◆ **OBJECTIVE**
Rewrite all of the records below, replacing every "scientific name" with "binomial" and leaving everything else unchanged.

◆ **DATASET ROWS**
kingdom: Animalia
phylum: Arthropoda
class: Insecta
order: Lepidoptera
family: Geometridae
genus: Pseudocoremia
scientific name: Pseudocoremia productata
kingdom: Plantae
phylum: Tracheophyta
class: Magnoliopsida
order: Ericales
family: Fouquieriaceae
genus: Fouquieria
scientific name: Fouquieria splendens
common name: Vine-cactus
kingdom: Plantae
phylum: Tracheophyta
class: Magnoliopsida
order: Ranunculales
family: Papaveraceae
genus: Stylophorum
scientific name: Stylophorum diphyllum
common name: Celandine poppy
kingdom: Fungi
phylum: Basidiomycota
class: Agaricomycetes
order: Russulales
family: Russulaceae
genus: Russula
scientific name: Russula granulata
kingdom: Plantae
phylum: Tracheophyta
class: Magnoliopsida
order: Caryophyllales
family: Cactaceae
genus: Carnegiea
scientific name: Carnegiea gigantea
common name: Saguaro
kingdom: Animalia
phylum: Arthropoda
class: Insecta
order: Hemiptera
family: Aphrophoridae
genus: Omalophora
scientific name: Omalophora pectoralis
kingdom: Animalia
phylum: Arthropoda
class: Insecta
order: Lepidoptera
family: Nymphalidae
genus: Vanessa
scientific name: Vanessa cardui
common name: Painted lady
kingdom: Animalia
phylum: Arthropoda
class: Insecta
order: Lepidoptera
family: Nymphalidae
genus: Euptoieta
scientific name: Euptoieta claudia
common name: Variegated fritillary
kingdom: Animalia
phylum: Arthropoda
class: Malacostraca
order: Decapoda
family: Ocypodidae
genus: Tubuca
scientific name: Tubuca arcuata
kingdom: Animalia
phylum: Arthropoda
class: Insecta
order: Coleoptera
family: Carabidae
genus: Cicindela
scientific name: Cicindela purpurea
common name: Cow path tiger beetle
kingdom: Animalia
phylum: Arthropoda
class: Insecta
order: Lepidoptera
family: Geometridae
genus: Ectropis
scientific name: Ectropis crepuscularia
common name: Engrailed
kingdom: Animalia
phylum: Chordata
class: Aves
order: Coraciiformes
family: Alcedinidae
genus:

◆ **FINISHED EXERCISE**
kingdom: Animalia
phylum: Arthropoda
class: Insecta
order: Lepidoptera
family: Geometridae
genus: Pseudocoremia
binomial: Pseudocoremia productata
kingdom: Plantae
phylum: Tracheophyta
class: Magnoliopsida
order: Ericales
family: Fouquieriaceae
genus: Fouquieria
binomial: Fouquieria splendens
common name: Vine-cactus
kingdom: Plantae
phylum: Tracheophyta
class: Magnoliopsida
order: Ranunculales
family: Papaveraceae
genus: Stylophorum
binomial: Stylophorum diphyllum
common name: Celandine poppy
kingdom: Fungi
phylum: Basidiomycota
class: Agaricomycetes
order: Russulales
family: Russulaceae
genus: Russula
binomial: Russula granulata
kingdom: Plantae
phylum: Tracheophyta
class: Magnoliopsida
order: Caryophyllales
family: Cactaceae
genus: Carnegiea
binomial: Carnegiea gigantea
common name: Saguaro
kingdom: Animalia
phylum: Arthropoda
class: Insecta
order: Hemiptera
family: Aphrophoridae
genus: Omalophora
binomial: Omalophora pectoralis
kingdom: Animalia
phylum: Arthropoda
class: Insecta
order: Lepidoptera
family: Nymphalidae
genus: Vanessa
binomial: Vanessa cardui
common name: Painted lady
kingdom: Animalia
phylum: Arthropoda
class: Insecta
order: Lepidoptera
family: Nymphalidae
genus: Euptoieta
binomial: Euptoieta claudia
common name: Variegated fritillary
kingdom: Animalia
phylum: Arthropoda
class: Malacostraca
order: Decapoda
family: Ocypodidae
genus: Tubuca
binomial: Tubuca arcuata
kingdom: Animalia
phylum: Arthropoda
class: Insecta
order: Coleoptera
family: Carabidae
genus: Cicindela
binomial: Cicindela purpurea
common name: Cow path tiger beetle
kingdom: Animalia
phylum: Arthropoda
class: Insecta
order: Lepidoptera
family: Geometridae
genus: Ectropis
binomial: Ectropis crepuscularia
common name: Engrailed
kingdom: Animalia
phylum: Chordata
class: Aves
order: Coraciiformes
family: Alcedinidae
genus:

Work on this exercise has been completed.